Lucky Luke: Western Fever

Developer: Kalisto Entertainment
Publisher: Infogrames
Platform: PlayStation
Released in EU: November 16, 2001


PiracyIcon.png This game has anti-piracy features.


An adventure game where you shoot the bad guys and put the Daltons in jail.


Anti-Piracy

Some PlayStation games released after 1998 (especially in PAL regions, like Europe, Oceania and South Africa) contain the LibCrypt protection system developed by Sony, in order to curb modchips and illegal copies on the system.
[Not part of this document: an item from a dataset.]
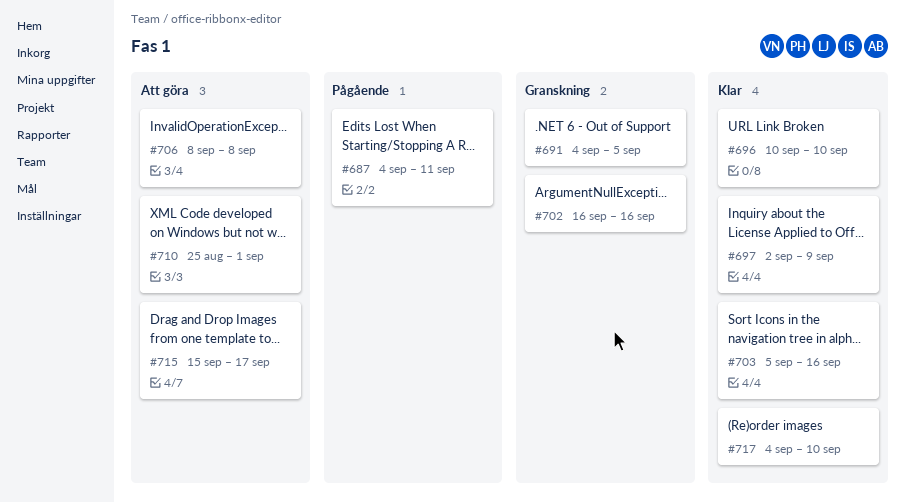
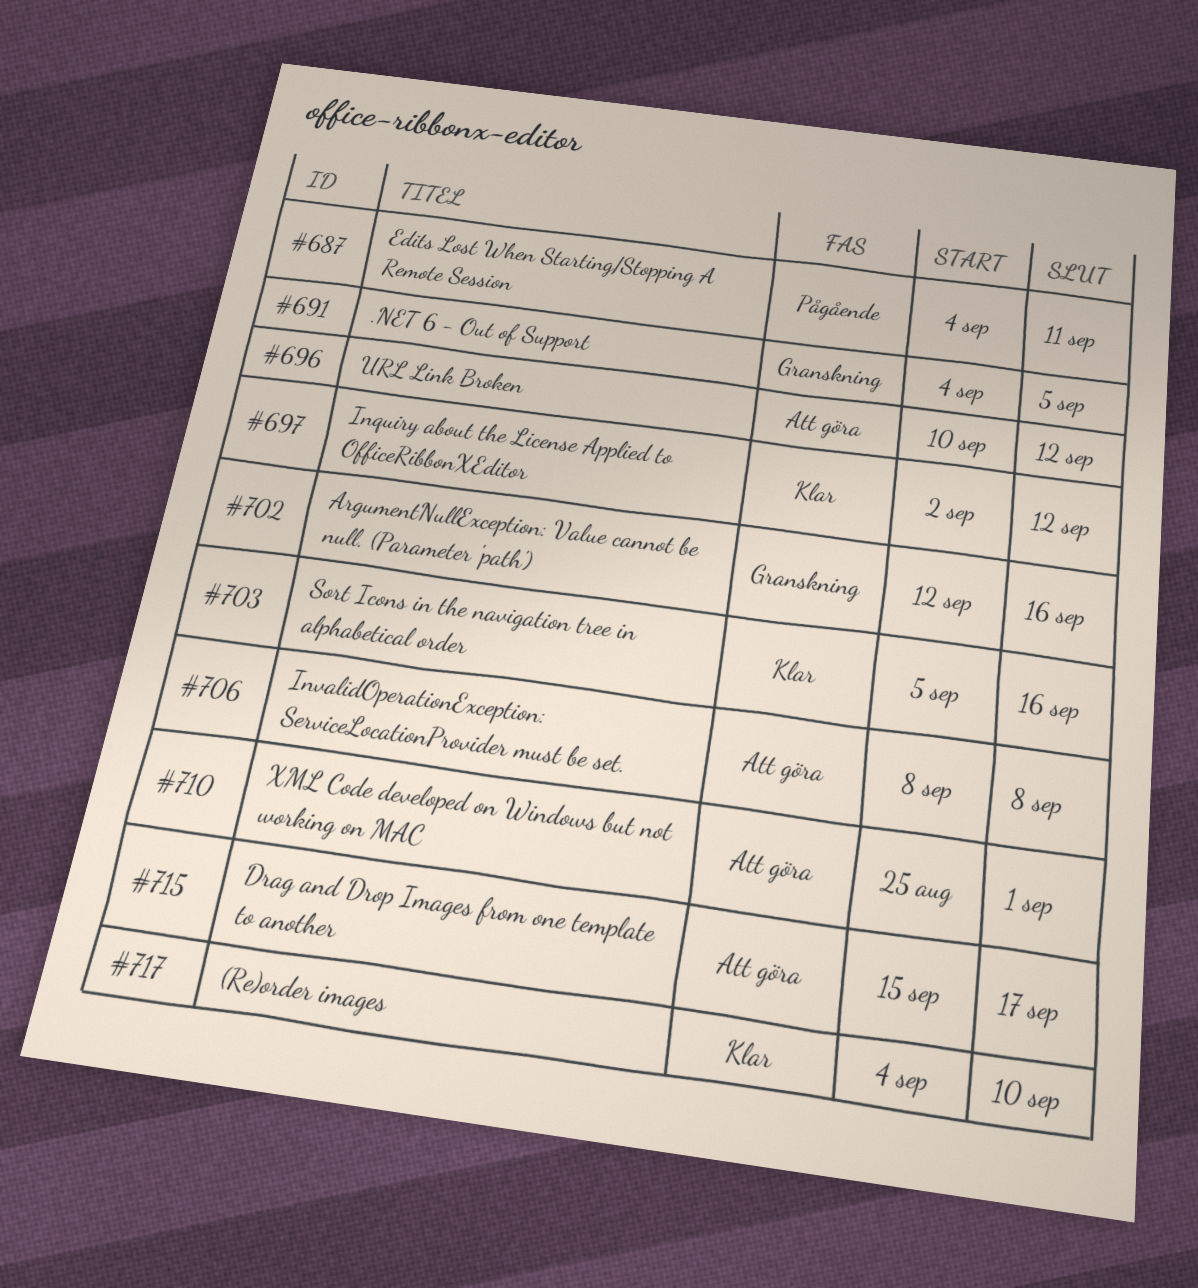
#696, status: Klar -> Att göra
#696, due: Sep 10 -> Sep 12
#697, due: Sep 9 -> Sep 12
#702, start: Sep 16 -> Sep 12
LibCrypt functions on the software level in two ways: by detecting a modchip upon bootup of the game, and by detecting an illegal copy through a 16-bit key located in the subchannel data of the disc. The first check is to see whether or not a modchip is installed on the system. As earlier modchips are active by default, all that is necessary to detect one is for the program to return data from a modchip. If it detects it, the game crashes immediately. This was mitigated by pirates with so-called "stealth" modchips, which turn off immediately when loading disc region data during boot-up. However, the second check now comes into play. The second part functions as a part of the game. It decrypts the 16-bit LibCrypt data key stored in the subchannel of the disc and stores it in the coprocessor of the system. If the data is incorrect, the game implements its anti-piracy measures. As most CD burners cannot properly replicate subchannel data on the disc, a pirated copy, whether burned directly to another disc or as a disc image, trips the anti-piracy measure by default.

A modded system allows for a backup, a pirated copy, or a legitimate copy of the game from a region different than the console, to start normally. However, with LibCrypt, the game can crash, freeze or perform tricks to prevent pirates, depending on the title.

In Lucky Luke: Western Fever's case, the game starts out fine, until the player reaches a Mexican sleeping beside a bridge. In a legitimate copy, the Mexican speaks to the player and gives an assignment, whereas in the pirated version, he does not speak nor move out of the way, thus preventing further progress in the game.